Dataset entries:
★ ★ ★ ★ ★ ★ ★

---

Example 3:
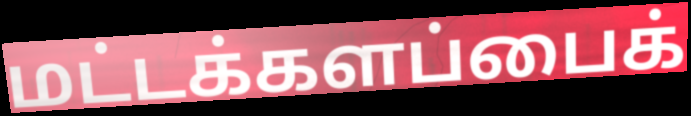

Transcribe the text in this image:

மட்டக்களப்பைக்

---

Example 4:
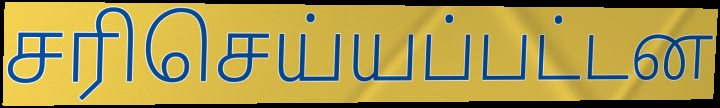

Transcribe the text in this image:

சரிசெய்யப்பட்டன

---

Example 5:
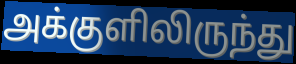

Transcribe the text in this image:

அக்குளிலிருந்து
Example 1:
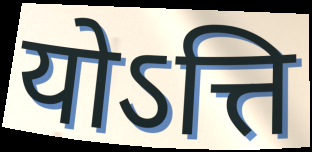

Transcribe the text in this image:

योऽत्ति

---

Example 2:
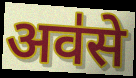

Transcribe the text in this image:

अव॑से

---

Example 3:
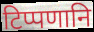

★ ★ ★ ★ ★ ★ ★

Retype all of the rows above without changing anything, but leave the pictures out.

- SOLUTION -
---

Example 3:

Transcribe the text in this image:

மட்டக்களப்பைக்

---

Example 4:

Transcribe the text in this image:

சரிசெய்யப்பட்டன

---

Example 5:

Transcribe the text in this image:

அக்குளிலிருந்து
Example 1:

Transcribe the text in this image:

योऽत्ति

---

Example 2:

Transcribe the text in this image:

अव॑से

---

Example 3:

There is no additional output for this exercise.